During 19-20 May 2015, I taught a Software Carpentry workshop at the University of Oklahoma (OU) at their fantastic Bizzell Memorial Libary with Jonah Duckles, Logan Cox, and Jeremiah Lant. Jonah and I taught in one room, and Logan and Jeremiah in the other (about 30 students in each room). Tuesday morning was the Shell with Jonah, Tuesday PM and Wednesday AM was Python with me (except the command line section which Jonah covered), and Wednesday PM was git with Jonah. This was my first time teaching the workshop so I decided to write up my observations and student feedback.
I captured the green and red sticky note feedback after the first three half-day sessions. I processed all the comments by grouping them into major categories to summarize the feedback (an imperfect process but useful I think). Below I show the summarized feedback items, and to capture each item's significance I also give the percentage of all comments for that half-day session that raised this point.

==*==

**Exercises to complete:**
1. In the workshop write-up, substitute "responses" for "comments" and give the passage again, beginning at the words "I captured the" and stopping after "raised this point.".
2. List every subject that the workshop write-up says was taught during the two days.

==*==

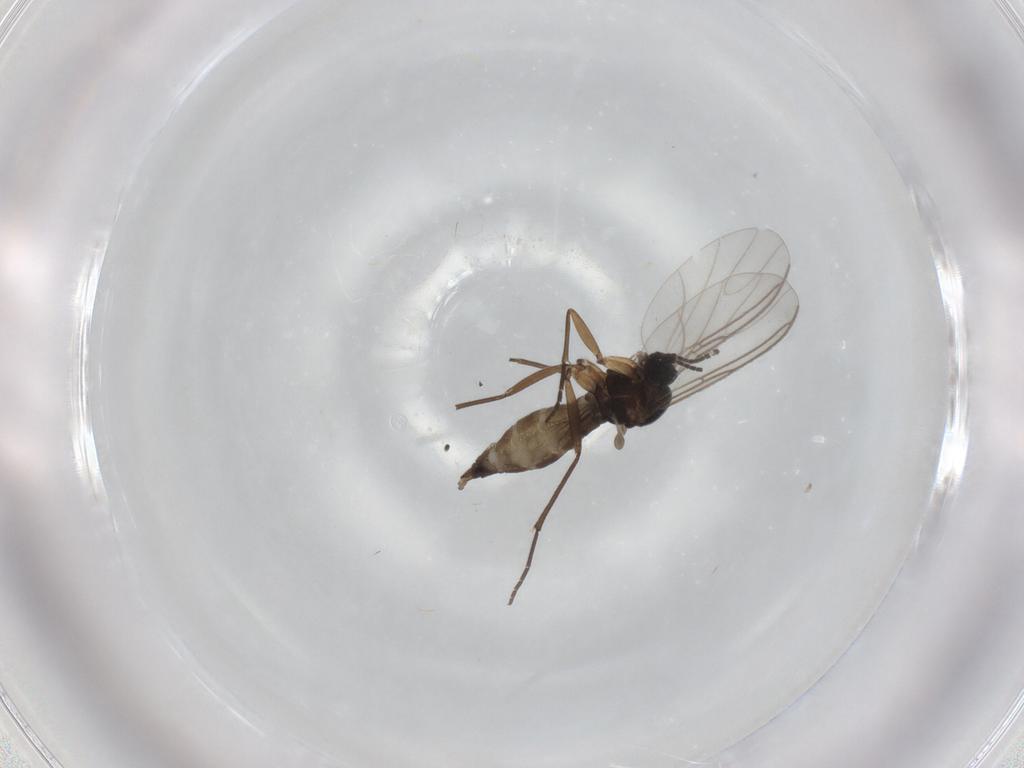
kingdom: Animalia
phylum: Arthropoda
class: Insecta
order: Diptera
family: Sciaridae
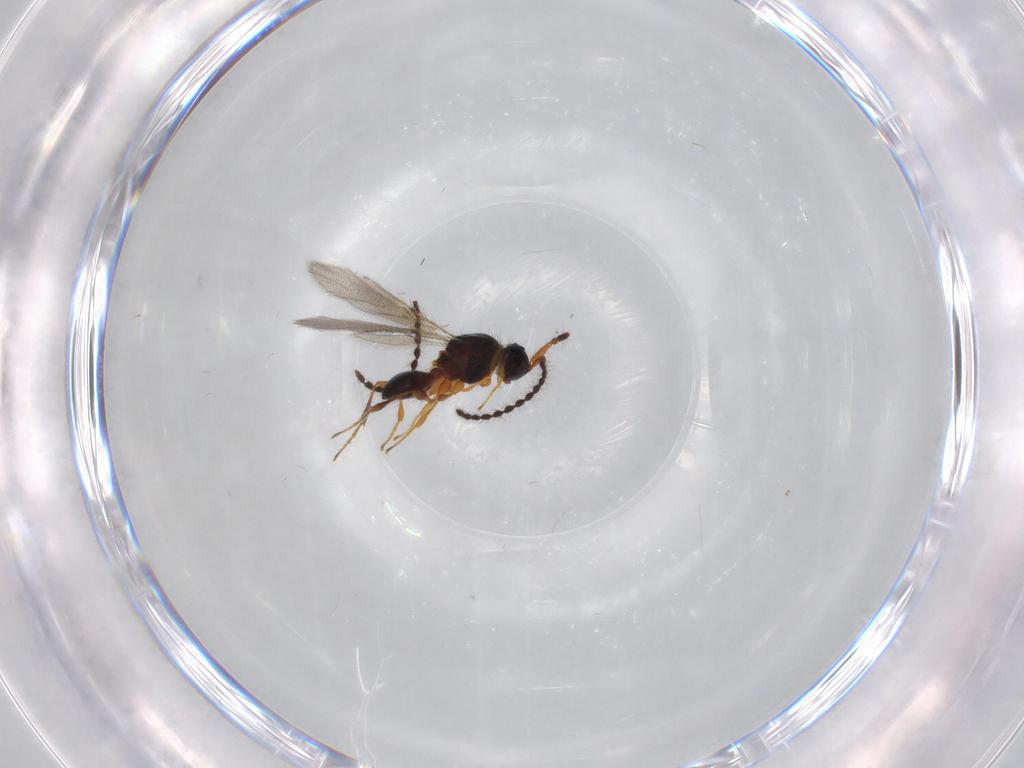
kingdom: Animalia
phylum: Arthropoda
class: Insecta
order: Hymenoptera
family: Diapriidae
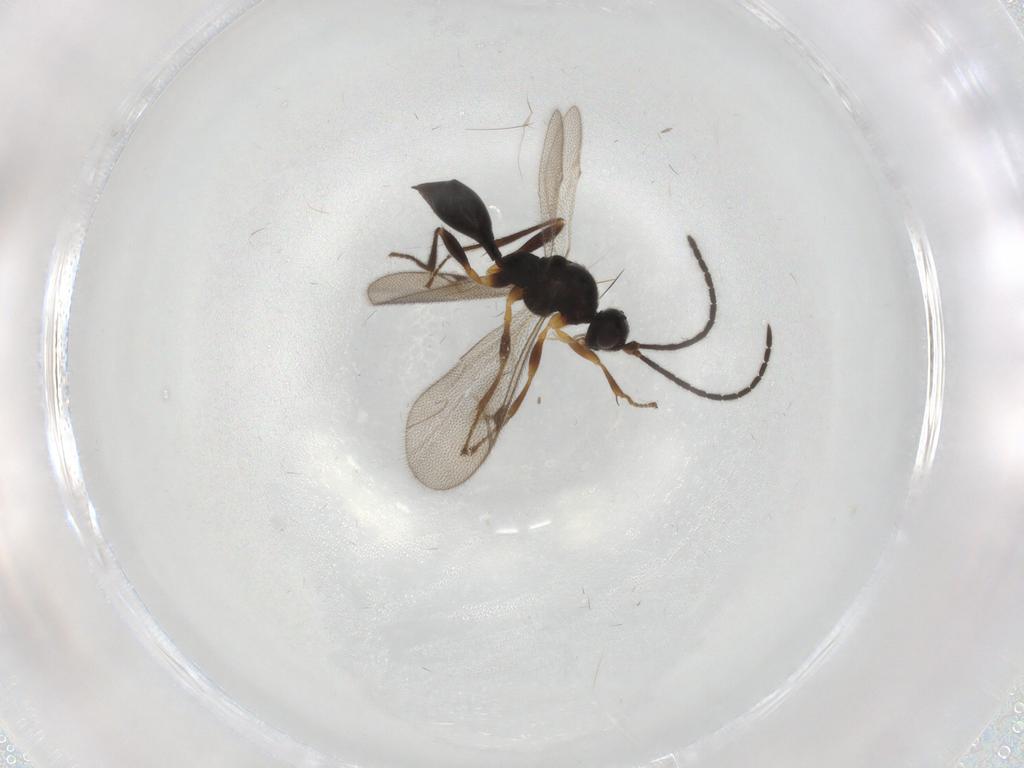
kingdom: Animalia
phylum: Arthropoda
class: Insecta
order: Hymenoptera
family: Proctotrupidae
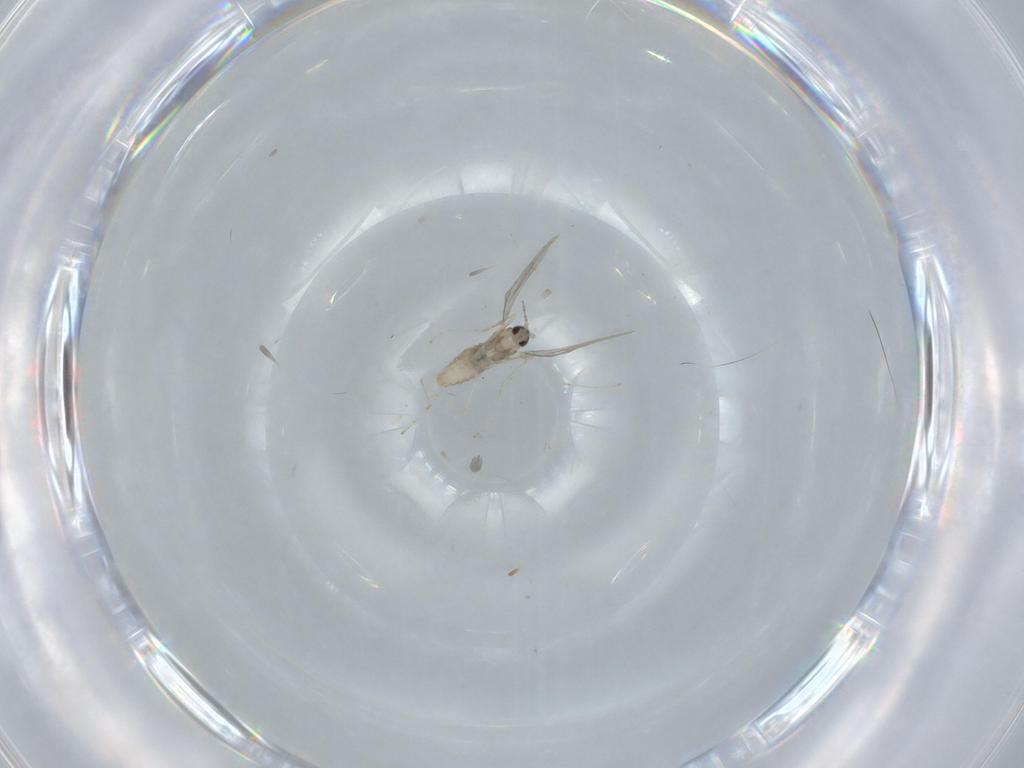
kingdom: Animalia
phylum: Arthropoda
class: Insecta
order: Diptera
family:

==*==

**Answers per task:**
1.
I captured the green and red sticky note feedback after the first three half-day sessions. I processed all the responses by grouping them into major categories to summarize the feedback (an imperfect process but useful I think). Below I show the summarized feedback items, and to capture each item's significance I also give the percentage of all responses for that half-day session that raised this point.

2.
- The Shell
- Python
- The command line section
- Git